Determine the amount of your investment. It is important to ensure that any investment in shares is done only from excess funds available to you, as investment in stocks may continue for the long term. The rule of the thumb here is not to invest more than what you can lose.
Before choosing your portfolio, determine your investment goal. Are you looking for a somewhat regular flow of returns, or are you looking for a very short return based on capital gains in the short run? In other words, are you looking for growth stocks, value stocks or a combination of both?
Fundamentally, there is a trade off between risk and return. Therefore, determining risk tolerance will somehow determine the profitability of generating income. So, the higher the risk, the higher the return.
Understand the various ways in which you can make returns on your stocks. Returns may be generated from cash dividend, stock dividend or price appreciation.
Knowledge is power. You have to put the effort and time to get familiar with the market in general and the stocks you intend to buy. As an investor, you should be interested in any relevant information which may influence the performance of the company you have invested in. Always check the reliability of the information you obtain, and most importantly you should be able to analyze correctly the financial statements released by the company and understand the financial ratios. If you are unable to personally do that, then you have to access such information from professional financial experts in the field.
Be realistic. Stock markets fluctuate both ways, and returns do not usually happen overnight. Therefore go in for the longer term and remember: there is no way that you can buy a stock each time at the very bottom of the curve and sell it at the very top. When you have achieved your targets, or when it seems that your targets are not going to materialize in the foreseeable future, just get out of the stock before it is too late. Many people get greedy and lose many opportunities of making good returns!

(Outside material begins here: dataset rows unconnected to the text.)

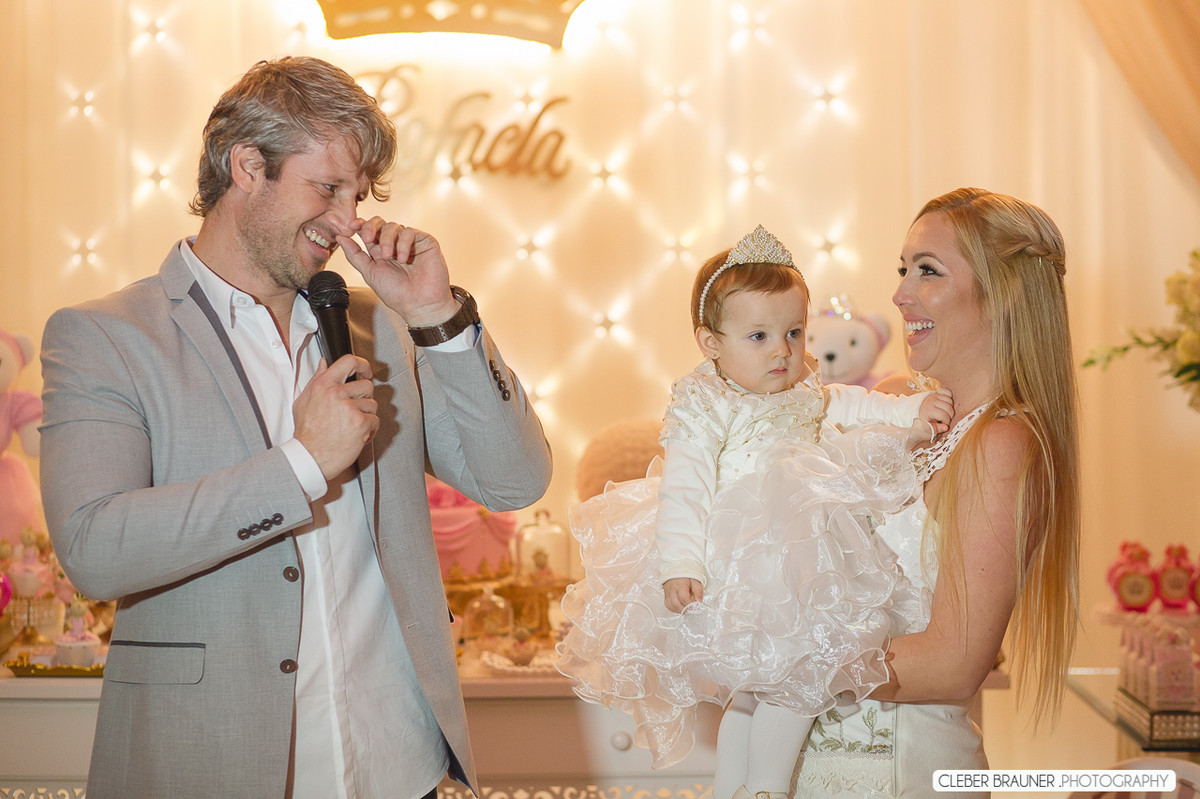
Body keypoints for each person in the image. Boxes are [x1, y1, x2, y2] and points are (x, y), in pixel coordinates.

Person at [39, 56, 552, 799]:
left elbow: (515, 482)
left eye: (358, 196)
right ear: (248, 166)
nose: (348, 221)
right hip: (211, 768)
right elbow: (95, 549)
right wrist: (302, 464)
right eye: (328, 188)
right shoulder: (107, 336)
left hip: (398, 768)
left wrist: (437, 317)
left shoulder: (383, 328)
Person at [556, 226, 954, 799]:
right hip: (740, 560)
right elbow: (684, 489)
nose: (782, 351)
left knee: (766, 685)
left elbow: (854, 402)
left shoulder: (802, 385)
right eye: (759, 336)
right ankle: (761, 788)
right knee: (789, 682)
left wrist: (912, 407)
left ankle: (743, 790)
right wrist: (679, 564)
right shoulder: (705, 401)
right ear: (710, 342)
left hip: (799, 555)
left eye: (794, 332)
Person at [792, 188, 1081, 798]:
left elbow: (953, 663)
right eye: (903, 270)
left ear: (1005, 292)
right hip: (810, 764)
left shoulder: (1003, 444)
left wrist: (783, 662)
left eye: (928, 270)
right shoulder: (895, 404)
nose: (901, 294)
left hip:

Diversify. Do not put all your eggs in one basket. As an investor, you have to buy stocks in different sectors of the economy and in various companies. Such a diversification will reduce portfolio fluctuations. When it comes to choosing the right sectors in the economy, focus on the sectors that are expected to bullish in the short to medium term. As for choosing the right company, you will have to do your homework and choose the company with the most favorable financials and ratios.
A price of a share fluctuates as a result of its demand and supply. In general the price of a share is affected by:
- Financial performance of the individual share.
- International and regional financial markets that may affect the flow of funds at ASE.
- National economy and interest rates.
Know your rights. As an investor, it is important for you to know your rights under the law, and to be able to practice these rights, especially the right to attend and vote in the annual general assembly.